Please copy the entries below word for word, leaving out any image.
+--
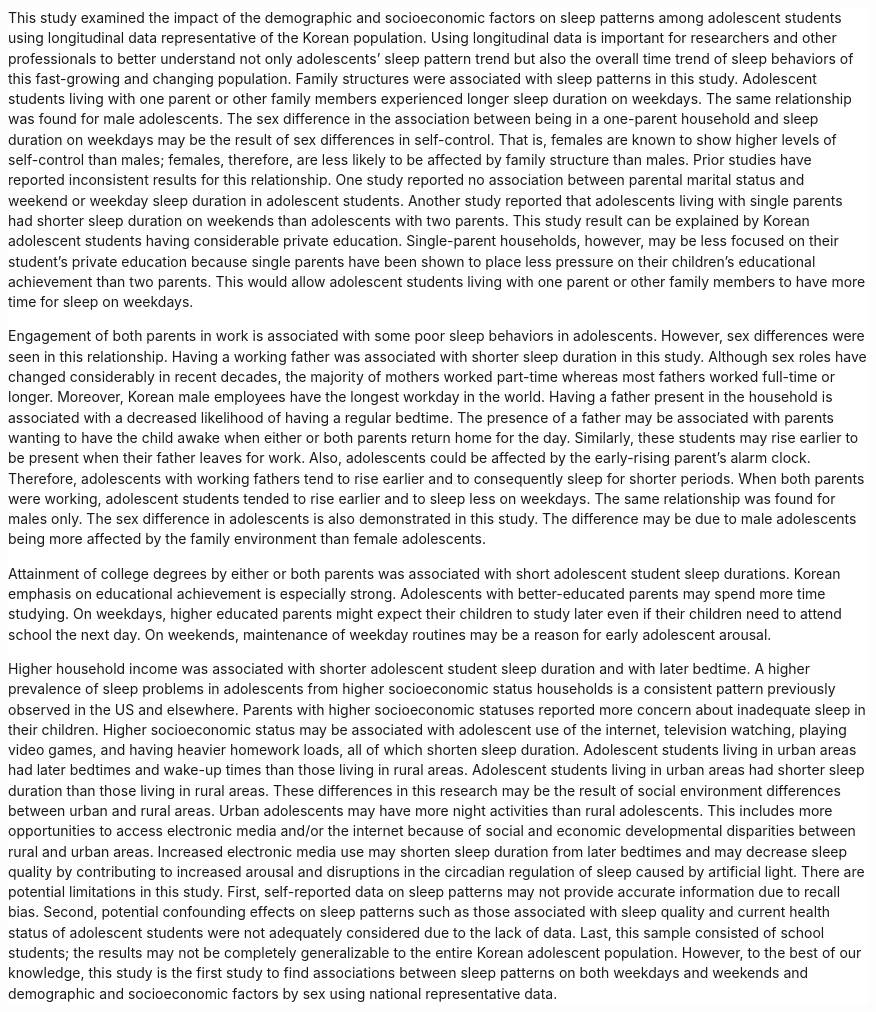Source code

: This study examined the impact of the demographic and socioeconomic factors on sleep patterns among adolescent students using longitudinal data representative of the Korean population. Using longitudinal data is important for researchers and other professionals to better understand not only adolescents’ sleep pattern trend but also the overall time trend of sleep behaviors of this fast-growing and changing population. Family structures were associated with sleep patterns in this study. Adolescent students living with one parent or other family members experienced longer sleep duration on weekdays. The same relationship was found for male adolescents. The sex difference in the association between being in a one-parent household and sleep duration on weekdays may be the result of sex differences in self-control. That is, females are known to show higher levels of self-control than males; females, therefore, are less likely to be affected by family structure than males. Prior studies have reported inconsistent results for this relationship. One study reported no association between parental marital status and weekend or weekday sleep duration in adolescent students. Another study reported that adolescents living with single parents had shorter sleep duration on weekends than adolescents with two parents. This study result can be explained by Korean adolescent students having considerable private education. Single-parent households, however, may be less focused on their student’s private education because single parents have been shown to place less pressure on their children’s educational achievement than two parents. This would allow adolescent students living with one parent or other family members to have more time for sleep on weekdays.

Engagement of both parents in work is associated with some poor sleep behaviors in adolescents. However, sex differences were seen in this relationship. Having a working father was associated with shorter sleep duration in this study. Although sex roles have changed considerably in recent decades, the majority of mothers worked part-time whereas most fathers worked full-time or longer. Moreover, Korean male employees have the longest workday in the world. Having a father present in the household is associated with a decreased likelihood of having a regular bedtime. The presence of a father may be associated with parents wanting to have the child awake when either or both parents return home for the day. Similarly, these students may rise earlier to be present when their father leaves for work. Also, adolescents could be affected by the early-rising parent’s alarm clock. Therefore, adolescents with working fathers tend to rise earlier and to consequently sleep for shorter periods. When both parents were working, adolescent students tended to rise earlier and to sleep less on weekdays. The same relationship was found for males only. The sex difference in adolescents is also demonstrated in this study. The difference may be due to male adolescents being more affected by the family environment than female adolescents.

Attainment of college degrees by either or both parents was associated with short adolescent student sleep durations. Korean emphasis on educational achievement is especially strong. Adolescents with better-educated parents may spend more time studying. On weekdays, higher educated parents might expect their children to study later even if their children need to attend school the next day. On weekends, maintenance of weekday routines may be a reason for early adolescent arousal.

Higher household income was associated with shorter adolescent student sleep duration and with later bedtime. A higher prevalence of sleep problems in adolescents from higher socioeconomic status households is a consistent pattern previously observed in the US and elsewhere. Parents with higher socioeconomic statuses reported more concern about inadequate sleep in their children. Higher socioeconomic status may be associated with adolescent use of the internet, television watching, playing video games, and having heavier homework loads, all of which shorten sleep duration.
Adolescent students living in urban areas had later bedtimes and wake-up times than those living in rural areas. Adolescent students living in urban areas had shorter sleep duration than those living in rural areas. These differences in this research may be the result of social environment differences between urban and rural areas. Urban adolescents may have more night activities than rural adolescents. This includes more opportunities to access electronic media and/or the internet because of social and economic developmental disparities between rural and urban areas. Increased electronic media use may shorten sleep duration from later bedtimes and may decrease sleep quality by contributing to increased arousal and disruptions in the circadian regulation of sleep caused by artificial light.
There are potential limitations in this study. First, self-reported data on sleep patterns may not provide accurate information due to recall bias. Second, potential confounding effects on sleep patterns such as those associated with sleep quality and current health status of adolescent students were not adequately considered due to the lack of data. Last, this sample consisted of school students; the results may not be completely generalizable to the entire Korean adolescent population. However, to the best of our knowledge, this study is the first study to find associations between sleep patterns on both weekdays and weekends and demographic and socioeconomic factors by sex using national representative data.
+--
*SOLUTION BELOW:*
Source code

: This study examined the impact of the demographic and socioeconomic factors on sleep patterns among adolescent students using longitudinal data representative of the Korean population. Using longitudinal data is important for researchers and other professionals to better understand not only adolescents’ sleep pattern trend but also the overall time trend of sleep behaviors of this fast-growing and changing population. Family structures were associated with sleep patterns in this study. Adolescent students living with one parent or other family members experienced longer sleep duration on weekdays. The same relationship was found for male adolescents. The sex difference in the association between being in a one-parent household and sleep duration on weekdays may be the result of sex differences in self-control. That is, females are known to show higher levels of self-control than males; females, therefore, are less likely to be affected by family structure than males. Prior studies have reported inconsistent results for this relationship. One study reported no association between parental marital status and weekend or weekday sleep duration in adolescent students. Another study reported that adolescents living with single parents had shorter sleep duration on weekends than adolescents with two parents. This study result can be explained by Korean adolescent students having considerable private education. Single-parent households, however, may be less focused on their student’s private education because single parents have been shown to place less pressure on their children’s educational achievement than two parents. This would allow adolescent students living with one parent or other family members to have more time for sleep on weekdays.

Engagement of both parents in work is associated with some poor sleep behaviors in adolescents. However, sex differences were seen in this relationship. Having a working father was associated with shorter sleep duration in this study. Although sex roles have changed considerably in recent decades, the majority of mothers worked part-time whereas most fathers worked full-time or longer. Moreover, Korean male employees have the longest workday in the world. Having a father present in the household is associated with a decreased likelihood of having a regular bedtime. The presence of a father may be associated with parents wanting to have the child awake when either or both parents return home for the day. Similarly, these students may rise earlier to be present when their father leaves for work. Also, adolescents could be affected by the early-rising parent’s alarm clock. Therefore, adolescents with working fathers tend to rise earlier and to consequently sleep for shorter periods. When both parents were working, adolescent students tended to rise earlier and to sleep less on weekdays. The same relationship was found for males only. The sex difference in adolescents is also demonstrated in this study. The difference may be due to male adolescents being more affected by the family environment than female adolescents.

Attainment of college degrees by either or both parents was associated with short adolescent student sleep durations. Korean emphasis on educational achievement is especially strong. Adolescents with better-educated parents may spend more time studying. On weekdays, higher educated parents might expect their children to study later even if their children need to attend school the next day. On weekends, maintenance of weekday routines may be a reason for early adolescent arousal.

Higher household income was associated with shorter adolescent student sleep duration and with later bedtime. A higher prevalence of sleep problems in adolescents from higher socioeconomic status households is a consistent pattern previously observed in the US and elsewhere. Parents with higher socioeconomic statuses reported more concern about inadequate sleep in their children. Higher socioeconomic status may be associated with adolescent use of the internet, television watching, playing video games, and having heavier homework loads, all of which shorten sleep duration.
Adolescent students living in urban areas had later bedtimes and wake-up times than those living in rural areas. Adolescent students living in urban areas had shorter sleep duration than those living in rural areas. These differences in this research may be the result of social environment differences between urban and rural areas. Urban adolescents may have more night activities than rural adolescents. This includes more opportunities to access electronic media and/or the internet because of social and economic developmental disparities between rural and urban areas. Increased electronic media use may shorten sleep duration from later bedtimes and may decrease sleep quality by contributing to increased arousal and disruptions in the circadian regulation of sleep caused by artificial light.
There are potential limitations in this study. First, self-reported data on sleep patterns may not provide accurate information due to recall bias. Second, potential confounding effects on sleep patterns such as those associated with sleep quality and current health status of adolescent students were not adequately considered due to the lack of data. Last, this sample consisted of school students; the results may not be completely generalizable to the entire Korean adolescent population. However, to the best of our knowledge, this study is the first study to find associations between sleep patterns on both weekdays and weekends and demographic and socioeconomic factors by sex using national representative data.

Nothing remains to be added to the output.